This analysis examines the NOAA Storm Database to identify which weather events are most harmful to population health and have the greatest economic consequences in the United States. The data spans from 1950 to 2011, with more complete records in recent years. After downloading and processing the raw data, we found that tornadoes cause the most injuries and fatalities, while floods and hurricanes/typhoons result in the highest economic damages. The analysis uses R for data processing, aggregation, and visualization, with results presented through tables and plots to inform resource allocation decisions for severe weather preparedness.
# Load libraries
library(dplyr)
## Warning: package 'dplyr' was built under R version 4.5.3
##
## Attaching package: 'dplyr'
## The following objects are masked from 'package:stats':
##
## filter, lag
## The following objects are masked from 'package:base':
##
## intersect, setdiff, setequal, union
library(tidyr)
## Warning: package 'tidyr' was built under R version 4.5.3
library(ggplot2)
## Warning: package 'ggplot2' was built under R version 4.5.3
library(data.table)
## Warning: package 'data.table' was built under R version 4.5.3
##
## Attaching package: 'data.table'
## The following objects are masked from 'package:dplyr':
##
## between, first, last
library(gridExtra)
## Warning: package 'gridExtra' was built under R version 4.5.3
##
## Attaching package: 'gridExtra'
## The following object is masked from 'package:dplyr':
##
## combine
# Set URL for the data file
data_url <- "https://d396qusza40orc.cloudfront.net/repdata%2Fdata%2FStormData.csv.bz2"
# Download the file
if(!file.exists("StormData.csv.bz2")) {
download.file(data_url, destfile = "StormData.csv.bz2", method = "curl")
}
# Read the compressed CSV file
storm_data <- read.csv("StormData.csv.bz2", stringsAsFactors = FALSE)
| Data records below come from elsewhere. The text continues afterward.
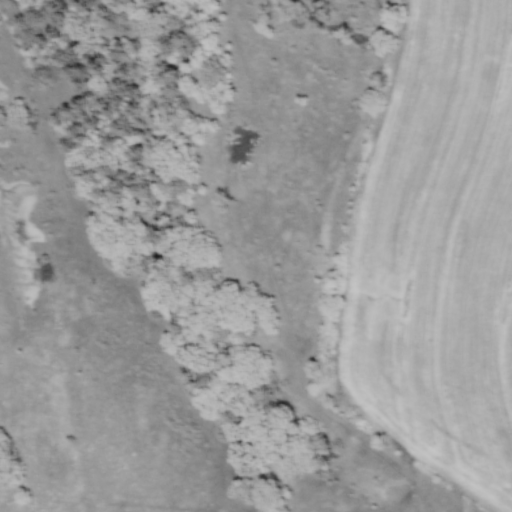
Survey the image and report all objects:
crop: (440, 247)
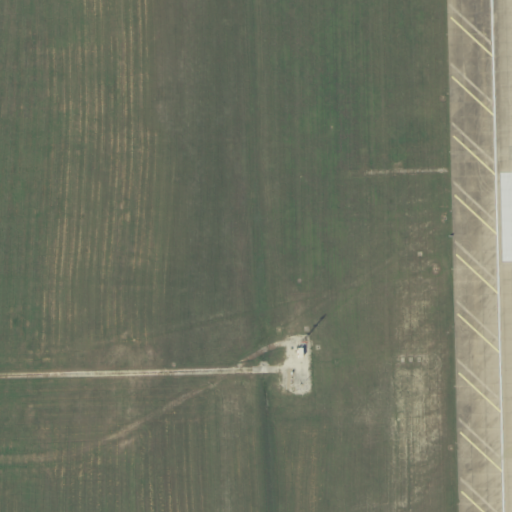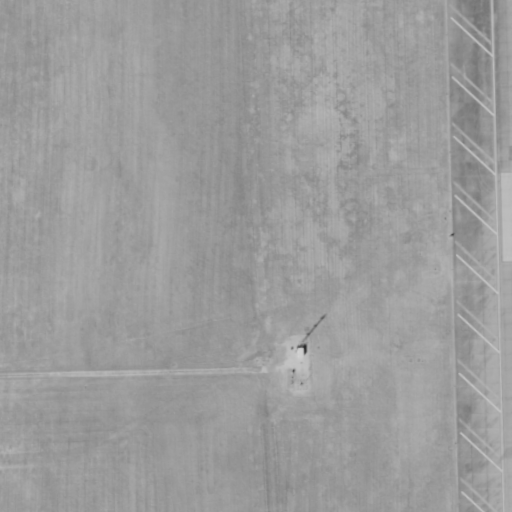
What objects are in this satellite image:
airport: (255, 255)
building: (300, 351)
road: (140, 371)
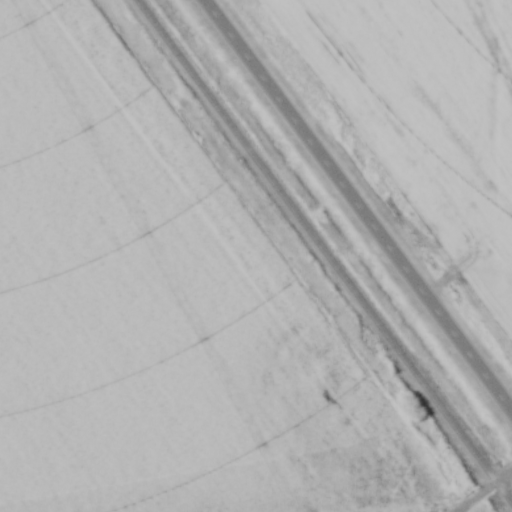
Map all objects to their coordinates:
road: (354, 211)
railway: (322, 255)
road: (486, 492)
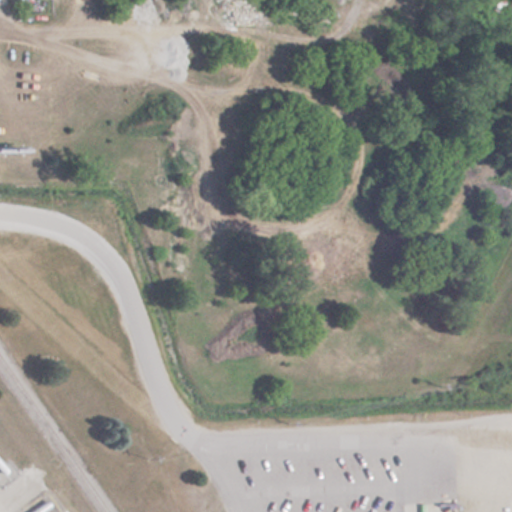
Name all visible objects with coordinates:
building: (7, 146)
railway: (54, 435)
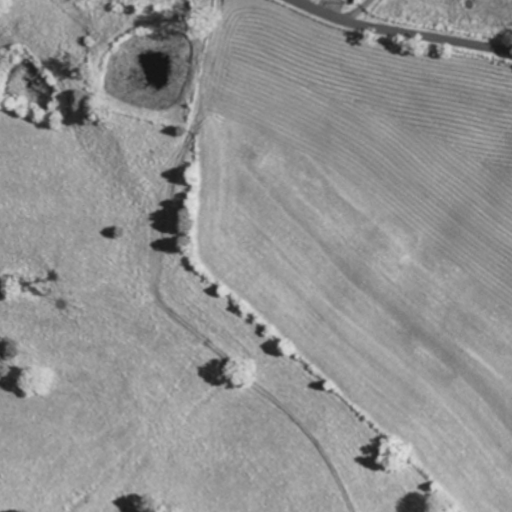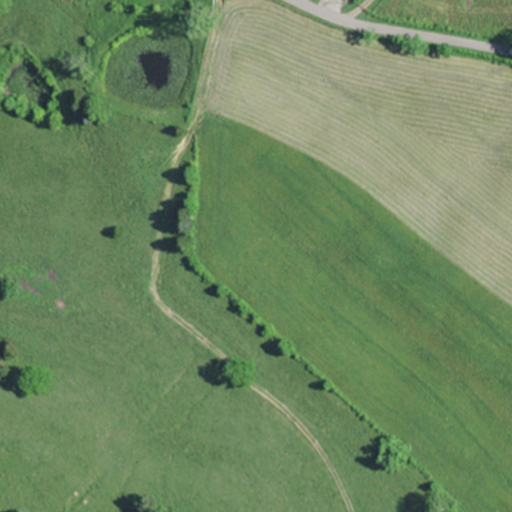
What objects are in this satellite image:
road: (402, 32)
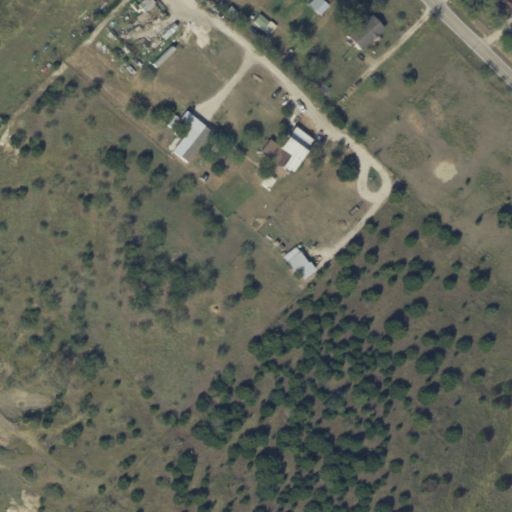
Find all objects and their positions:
building: (114, 1)
building: (314, 3)
building: (508, 3)
building: (144, 4)
building: (317, 4)
building: (263, 23)
building: (272, 26)
building: (364, 32)
building: (366, 33)
road: (496, 34)
road: (471, 38)
road: (391, 50)
building: (315, 61)
building: (320, 90)
road: (316, 118)
building: (189, 137)
building: (276, 154)
building: (279, 156)
building: (328, 176)
building: (298, 263)
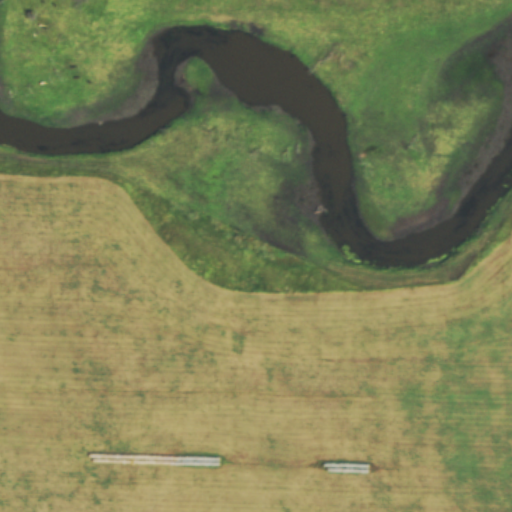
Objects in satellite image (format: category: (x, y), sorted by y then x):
river: (299, 119)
## Warning in scan(file = file, what = what, sep = sep, quote = quote, dec = dec,
## : EOF within quoted string
# Check the structure
cat("Dataset dimensions:", dim(storm_data), "\n")
## Dataset dimensions: 749555 37
cat("Number of columns:", ncol(storm_data), "\n")
## Number of columns: 37
cat("Number of rows:", nrow(storm_data), "\n")
## Number of rows: 749555
# Standardize event types
storm_data$EVTYPE <- toupper(trimws(storm_data$EVTYPE))
# Function to convert damage values with exponents
convert_damage <- function(value, exponent) {
if (is.na(value) | is.na(exponent)) return(0)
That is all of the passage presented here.